Thursday, July 3, 2014

Attorney Sentence Properly Considered Attorney Status and Deterrence in Tax Cases (7/3/14)

In United States v. McCord, 2014 U.S. Dist. LEXIS 86436 (SD OH 6/25/14) [no link available], the defendant, an attorney, was sentenced by a Magistrate Judge to 60-days incarceration and 1-year of supervised release.  The defendant appealed to the District Judge, alleging various grounds on why the sentence was too harsh.  In one ground, he urged that the Magistrate Judge improperly considered his profession as an attorney in sentencing; in another ground, he urged that the Magistrate Judge improperly considered deterrence of others.  The district judge rejected all of the claims, along with his other arguments.  Here is what the district court said about the two claims specified:
a. Attorney Status 
McCord argues that "[n]either the statute nor the Sentencing Guidelines take[] into account [McCord's] professional status for sentencing purposes . . ." and therefore, by implication, neither should the sentencing court. Id. at 11. However: 
No limitation shall be placed on the information concerning the background, character, and conduct of a person convicted of an offense which a court of the United States may receive and consider for the purpose of imposing an appropriate sentence. 
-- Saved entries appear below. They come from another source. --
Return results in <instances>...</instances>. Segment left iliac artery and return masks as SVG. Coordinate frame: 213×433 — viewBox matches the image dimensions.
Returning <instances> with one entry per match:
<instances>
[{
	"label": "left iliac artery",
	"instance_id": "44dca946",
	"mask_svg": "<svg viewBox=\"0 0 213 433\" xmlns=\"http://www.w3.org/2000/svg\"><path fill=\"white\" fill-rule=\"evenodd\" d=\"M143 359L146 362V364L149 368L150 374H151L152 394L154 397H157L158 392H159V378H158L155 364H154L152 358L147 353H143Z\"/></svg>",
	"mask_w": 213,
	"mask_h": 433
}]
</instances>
18 U.S.C. § 3661 (2012); see also U.S.S.G. § 1B1.4 (2013). Thus, the Magistrate Judge was permitted to consider McCord's "background" as an attorney for the purpose of imposing an appropriate sentence." Id.; see also United States v. Saperstein, No.: 94-5275, 1994 U.S. App. LEXIS 36153, *5-6 (6th Cir. Dec. 19, 1994) (approving some upward departure for a lawyer's violation of 26 U.S.C. § 7203 but reversing on grounds that the district court did not consider each incremental step of the departure imposed); United States v. Barbara, 683 F.2d 164, in passim (6th Cir. 1982) (upholding a more-severe-than-otherwise sentence imposed upon a lawyer and citing other cases doing the same). Moreover, McCord's background as an attorney does, in this Court's opinion, make his offense more worthy of punishment than were he not an attorney. 
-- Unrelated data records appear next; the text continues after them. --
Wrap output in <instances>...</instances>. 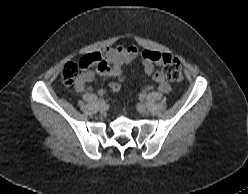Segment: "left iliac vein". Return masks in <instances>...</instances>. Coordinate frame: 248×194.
Instances as JSON below:
<instances>
[{
  "mask_svg": "<svg viewBox=\"0 0 248 194\" xmlns=\"http://www.w3.org/2000/svg\"><path fill=\"white\" fill-rule=\"evenodd\" d=\"M137 110L141 114H145L147 112V108L144 104L140 103L137 105Z\"/></svg>",
  "mask_w": 248,
  "mask_h": 194,
  "instance_id": "1",
  "label": "left iliac vein"
}]
</instances>
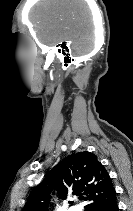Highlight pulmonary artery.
Returning a JSON list of instances; mask_svg holds the SVG:
<instances>
[{
    "label": "pulmonary artery",
    "mask_w": 133,
    "mask_h": 211,
    "mask_svg": "<svg viewBox=\"0 0 133 211\" xmlns=\"http://www.w3.org/2000/svg\"><path fill=\"white\" fill-rule=\"evenodd\" d=\"M68 211H81V210L77 207H71V208H69Z\"/></svg>",
    "instance_id": "1"
}]
</instances>
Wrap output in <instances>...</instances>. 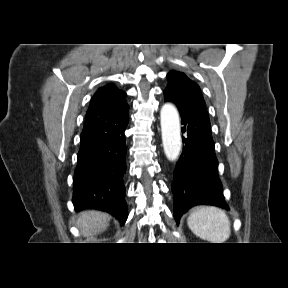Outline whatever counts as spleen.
<instances>
[{"mask_svg": "<svg viewBox=\"0 0 288 288\" xmlns=\"http://www.w3.org/2000/svg\"><path fill=\"white\" fill-rule=\"evenodd\" d=\"M190 230L203 240L224 243L231 234L230 221L226 213L212 206L198 207L187 219Z\"/></svg>", "mask_w": 288, "mask_h": 288, "instance_id": "3e777b00", "label": "spleen"}]
</instances>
McCord has consistently claimed, presumably in an attempt at mitigation, that his failure to file income tax returns for five straight years was a "product of his persistent negligence." (Doc. 40, Appellant's Brief at 15). But most people in the United States are at least peripherally aware that the government has bills and occasionally, at least once a year, expects citizens to ante-up in order to help pay them. Attorneys, who must obtain an undergraduate degree, a Juris Doctor degree, and who, therefore, typically spend 7 years at university before even attempting to pass a multi-day bar exam, are expected to (and generally do) know more about the laws and governance of the United States than the general public. Thus, it is a cringe-worthy absurdity when an attorney, who has been practicing for nearly 20 years, claims that his failure to file taxes for five-consecutive years is a matter of negligence. McCord's status as an attorney destroys his attempt to mitigate and was a perfectly reasonable thing for the Magistrate Judge to have considered. 
* * * * 
c. The Need to Deter Others
As the final part of the reasonableness analysis, the Court considers whether the Magistrate Judge erred in giving heavy weight to the need to deter others. McCord argues, "The Magistrate Judge was more focused upon fashioning a sentence designed to create a general deterrence by 'sending a message' because [McCord] is an attorney, rather than a specific deterrence that focuses upon the history and characteristic[sic] of Mr. McCord." (Doc. 40, Appellant's Brief at 14). However, the legitimacy of the need to deter others, not just the defendant, is set forth by statute: 
(a) Factors To Be Considered in Imposing a Sentence.— The court shall impose a sentence sufficient, but not greater than necessary, to comply with the purposes set forth in paragraph (2) of this subsection. The court, in determining the particular sentence to be imposed, shall consider—
. . . .
(2) the need for the sentence imposed—
. . . .
(B) to afford adequate deterrence to criminal conduct;
(C) to protect the public from further crimes of the defendant; . . . . 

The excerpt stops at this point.